**EXCERPTED TEXT:**
==========

I'd like to see a new protocol that lets us overcome the above
limitations (did I miss others? I am sure people can help here)
sometime this year.

^ permalink raw reply	[flat|nested] 80+ messages in thread

* Re: [PATCH] protocol upload-pack-v2
  2015-03-31 19:58                                     ` Junio C Hamano
@ 2015-04-02 12:37                                       ` Duy Nguyen
  2015-04-02 14:45                                         ` Junio C Hamano
  2015-04-02 22:18                                       ` Martin Fick
  1 sibling, 1 reply; 80+ messages in thread
From: Duy Nguyen @ 2015-04-02 12:37 UTC (permalink / raw)
  To: Junio C Hamano; +Cc: Git Mailing List, Stefan Beller

On Wed, Apr 1, 2015 at 2:58 AM, Junio C Hamano <gitster@pobox.com> wrote:
> This is a follow-up on $gmane/264553, which is a continuation of
> $gmane/264000, but instead of giving two required readings to
> readers, I'll start with reproduction of the two, and add a few more
> things the current protocol lacks that I would want to see in the
> updated protocol.

I think the important thing to get v2 started is making sure we do not
need v3 to get rid of any of these limitations. In other words v2
should be extensible enough to implement them later. I'm looking from
this perspective.

> The current protocol has the following problems that limit us:
>
>  - It is not easy to make it resumable, because we recompute every
>    time.  This is especially problematic for the initial fetch aka
>    "clone" as we will be talking about a large transfer. Redirection
>    to a bundle hosted on CDN might be something we could do
>    transparently.

Sending multiple packs or some redirection instructions could be done
even with v1. The only recompute part that is unavoidable in v1 is ref
advertisement, which I think is solved.

>  - The protocol extension has a fairly low length limit.

One pkt-line per protocol extension should do it.

>  - Because the protocol exchange starts by the server side
>    advertising all its refs, even when the fetcher is interested in
>    a single ref, the initial overhead is nontrivial, especially when
>    you are doing a small incremental update.  The worst case is an
>    auto-builder that polls every five minutes, even when there is no
>    new commits to be fetched.

One of the reason v2 is started, should be ok with current v2 design.

>  - Because we recompute every time, taking into account of what the
>    fetcher has, in addition to what the fetcher obtained earlier
>    from us in order to reduce the transferred bytes, the payload for
>    incremental updates become tailor-made for each fetch and cannot
>    be easily reused.

Well, we reuse at a lower level, pack-objects would try to copy
existing deltas instead of making new ones. We can cache new deltas in
hope that they may be useful for the next fetch. But that has nothing
to do with the protocol..

>  - The semantics of the side-bands are unclear.
>
>    - Is band #2 meant only for progress output (I think the current
>      protocol handlers assume that and unconditionally squelch it
>      under --quiet)?  Do we rather want a dedicated "progress" and
>      "error message" sidebands instead?
>
>    - Is band #2 meant for human consumption, or do we expect the
>      other end to interpret and act on it?  If the former, would it
>      make sense to send locale information from the client side and
>      ask the server side to produce its output with _("message")?

==========

**RECORDS PROVIDED:**
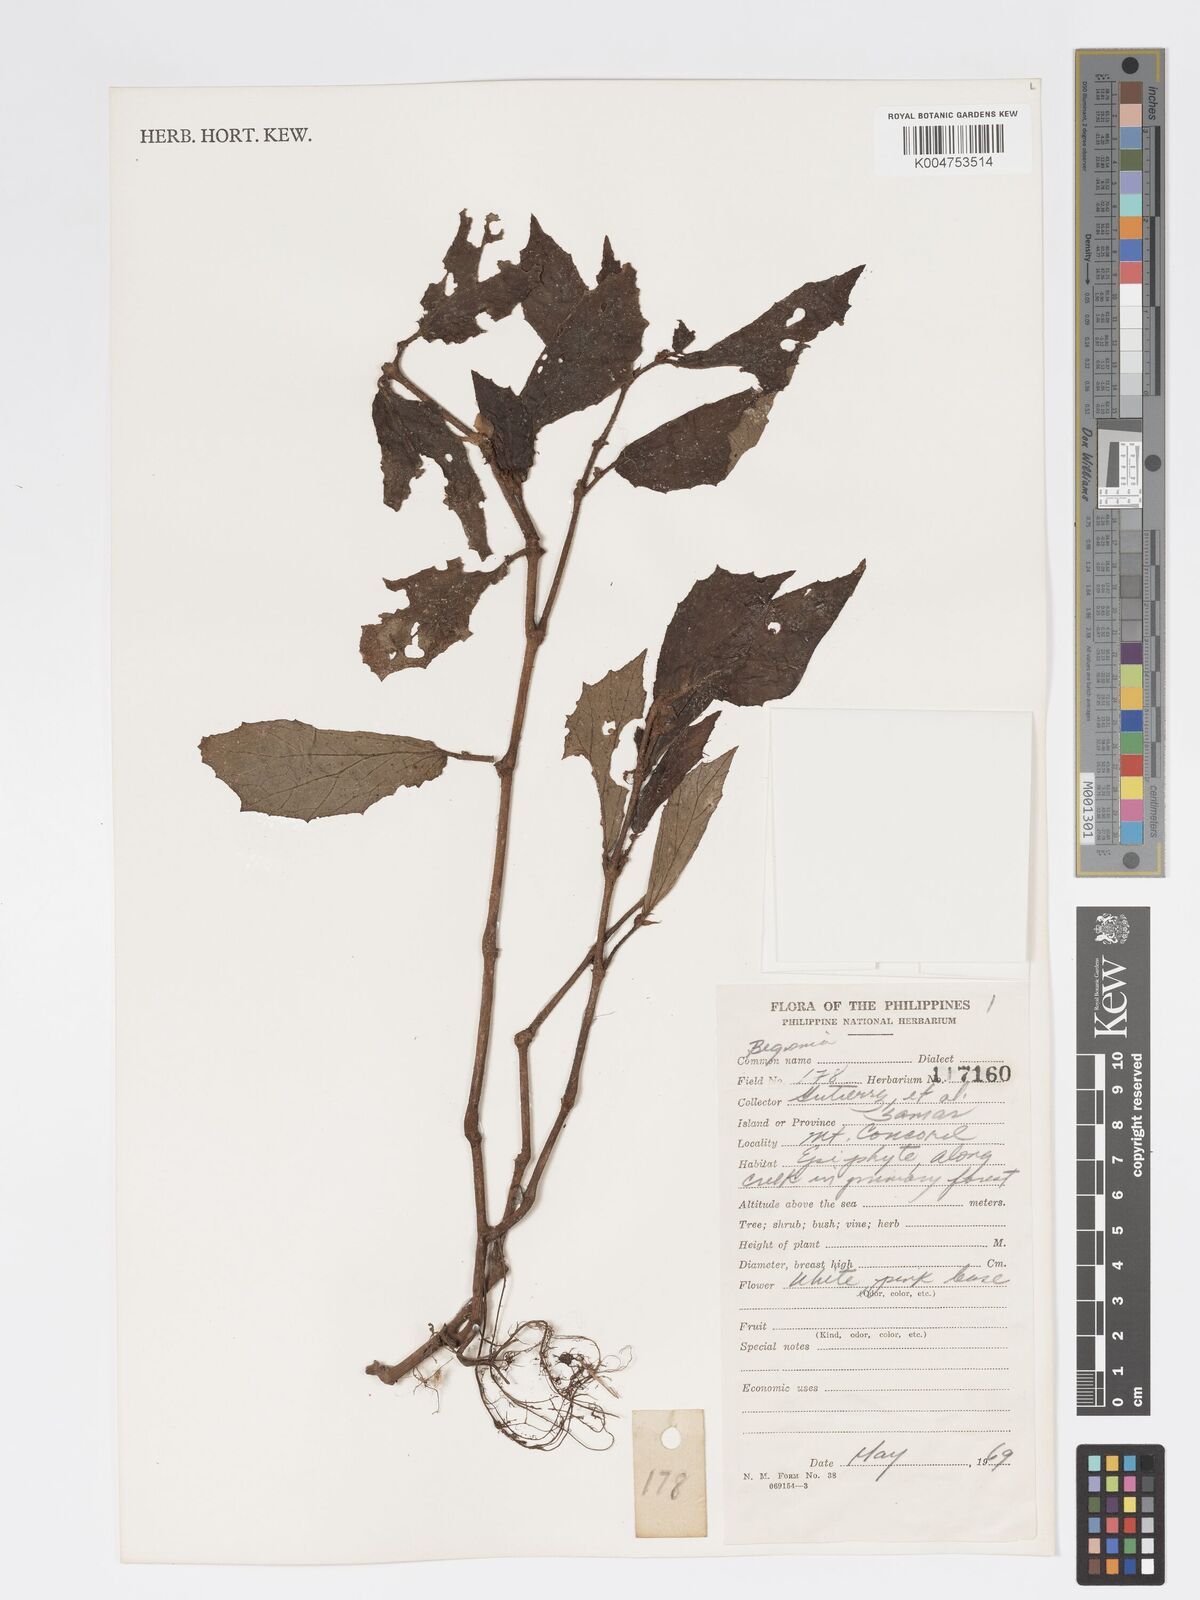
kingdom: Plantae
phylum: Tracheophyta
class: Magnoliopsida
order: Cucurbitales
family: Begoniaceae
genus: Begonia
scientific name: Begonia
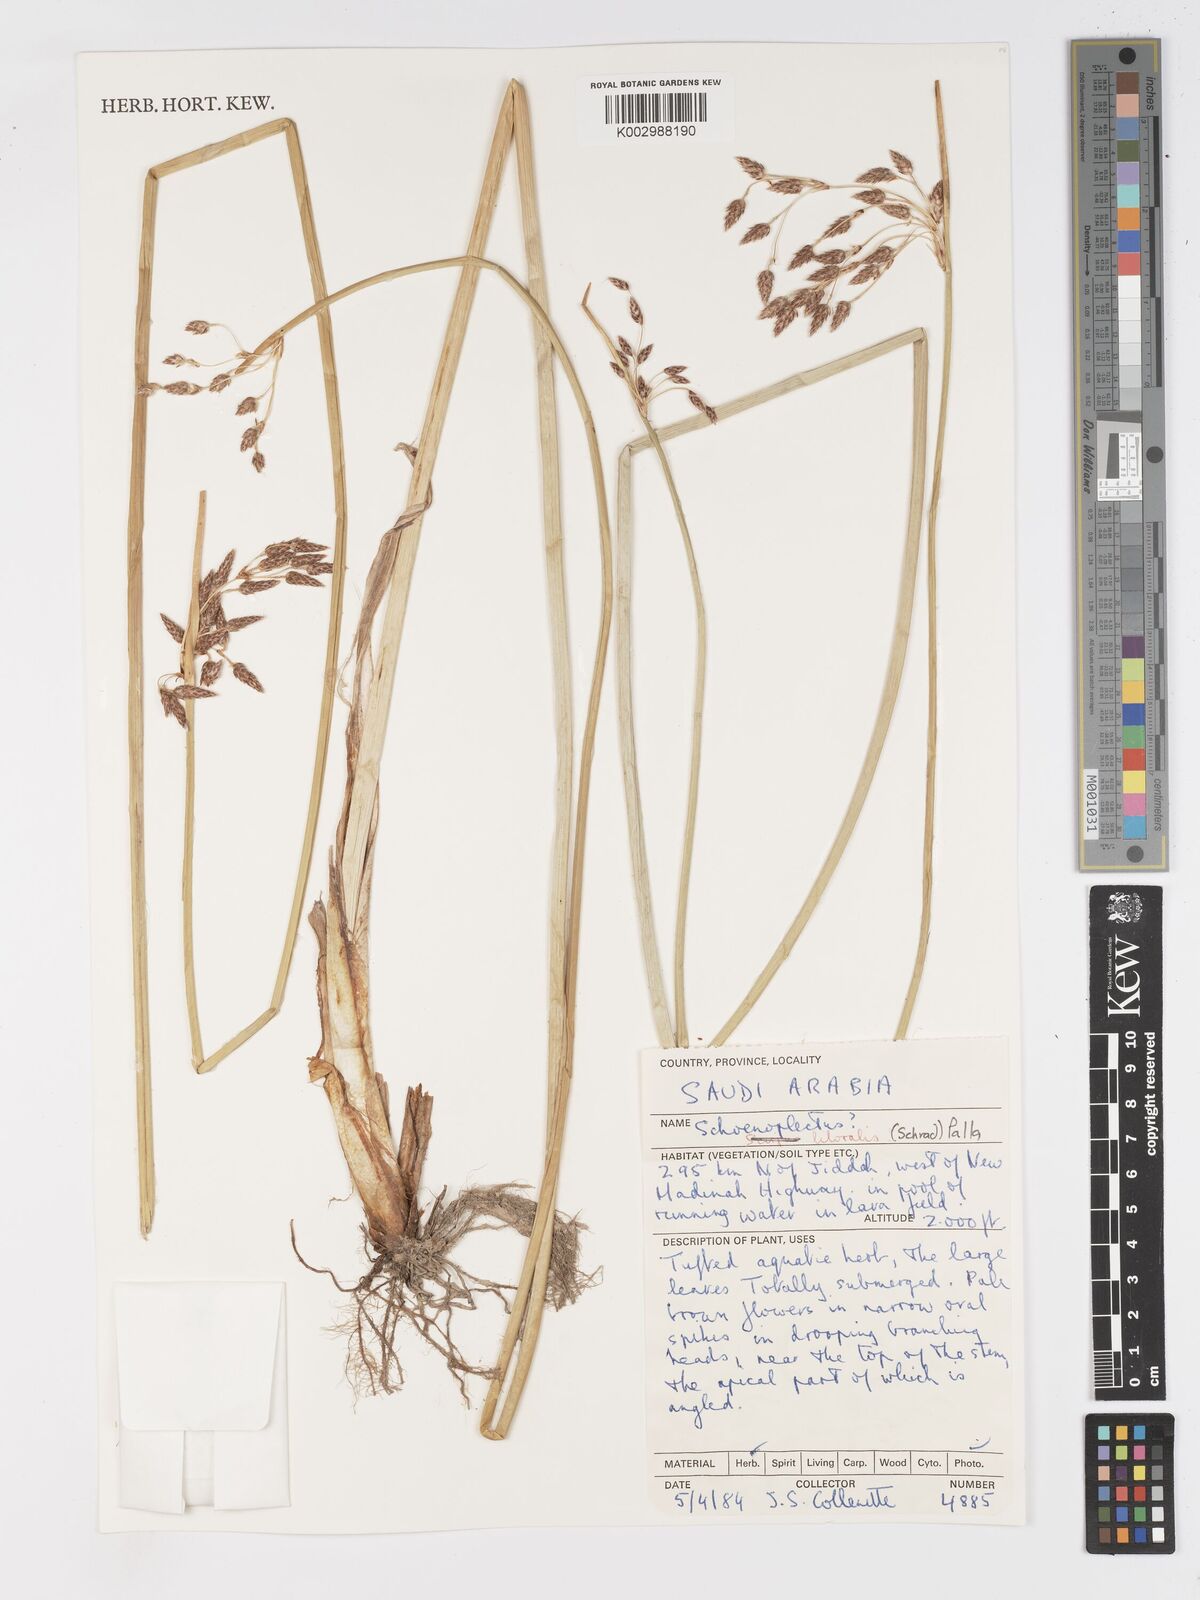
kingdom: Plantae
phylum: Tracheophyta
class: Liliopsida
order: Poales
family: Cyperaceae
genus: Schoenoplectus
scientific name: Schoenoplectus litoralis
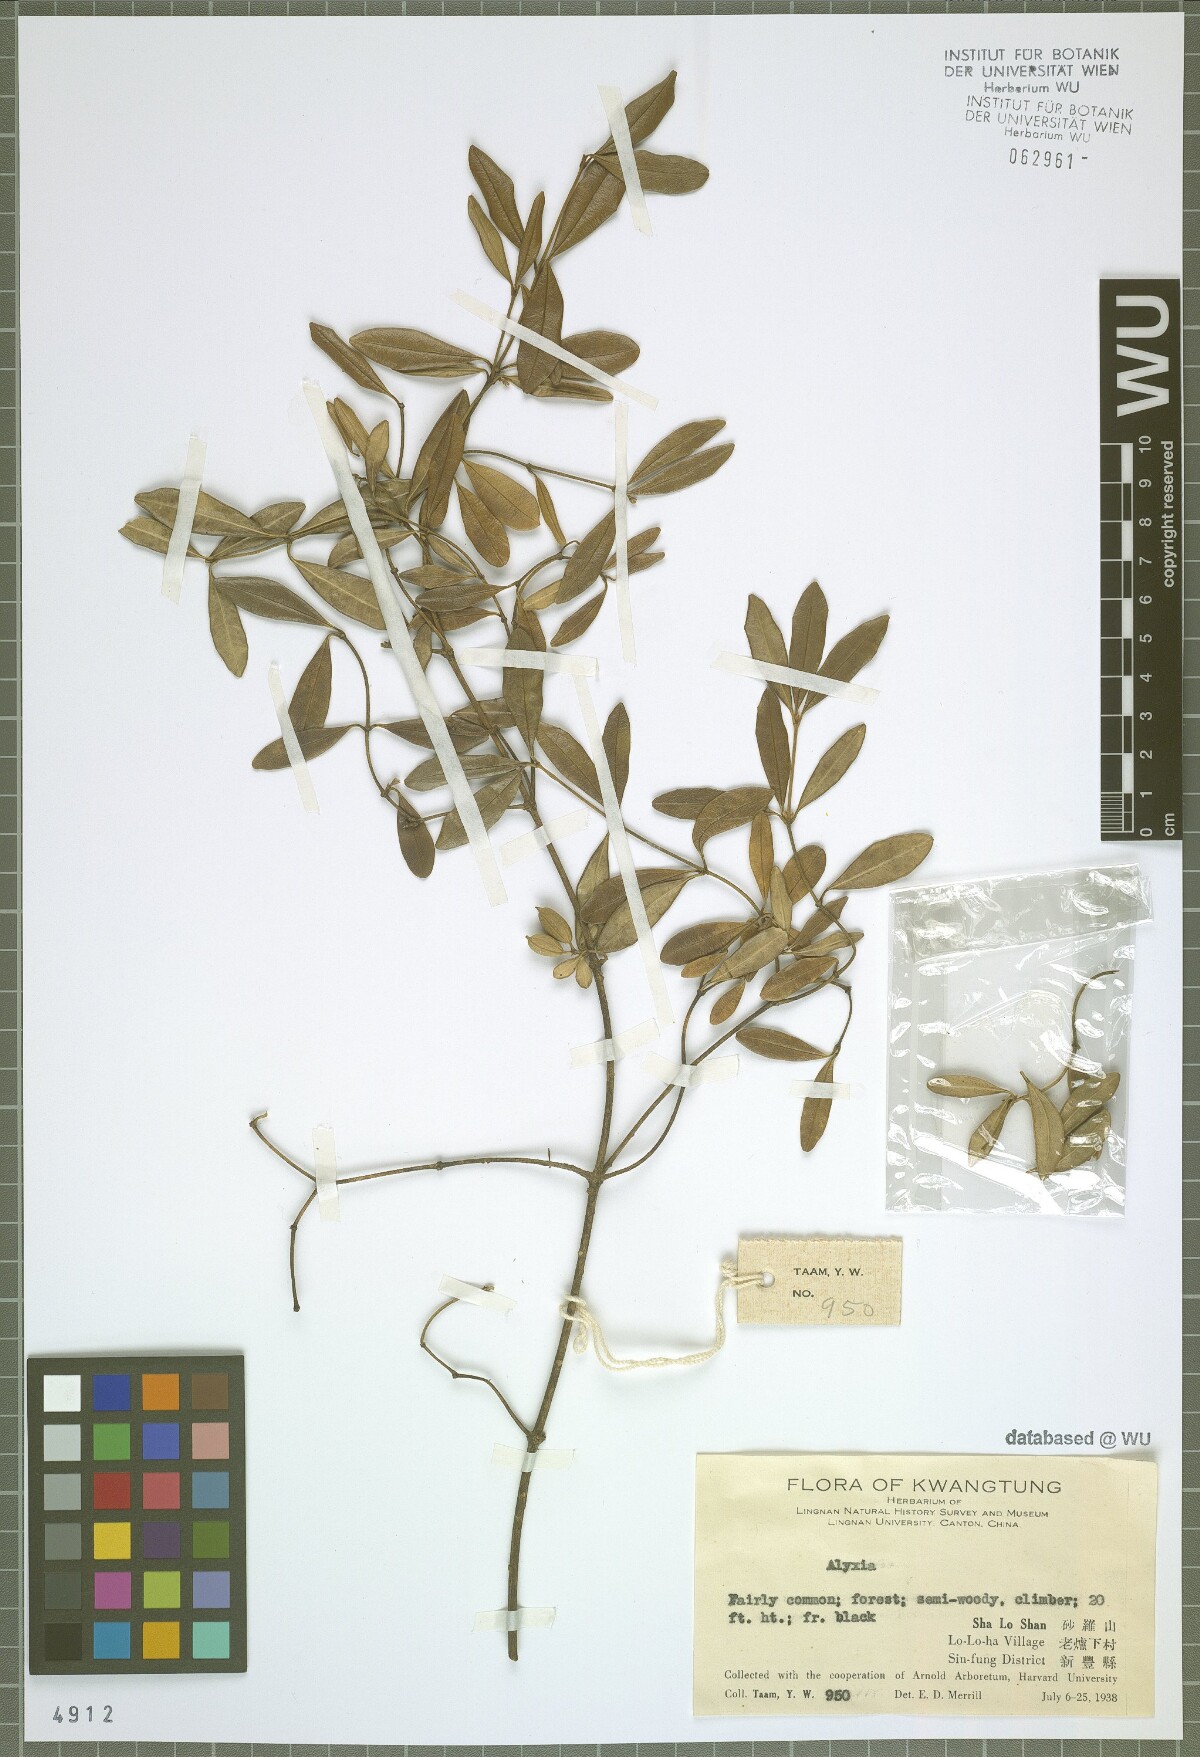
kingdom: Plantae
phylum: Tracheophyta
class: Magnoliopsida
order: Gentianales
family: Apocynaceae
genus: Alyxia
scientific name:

==========

**STATED TASK:** Reproduce word for word the part of the Git protocol discussion from "Sending multiple packs" up to and including "should do it.".

**COMPLETE RESPONSE:**
Sending multiple packs or some redirection instructions could be done
even with v1. The only recompute part that is unavoidable in v1 is ref
advertisement, which I think is solved.

>  - The protocol extension has a fairly low length limit.

One pkt-line per protocol extension should do it.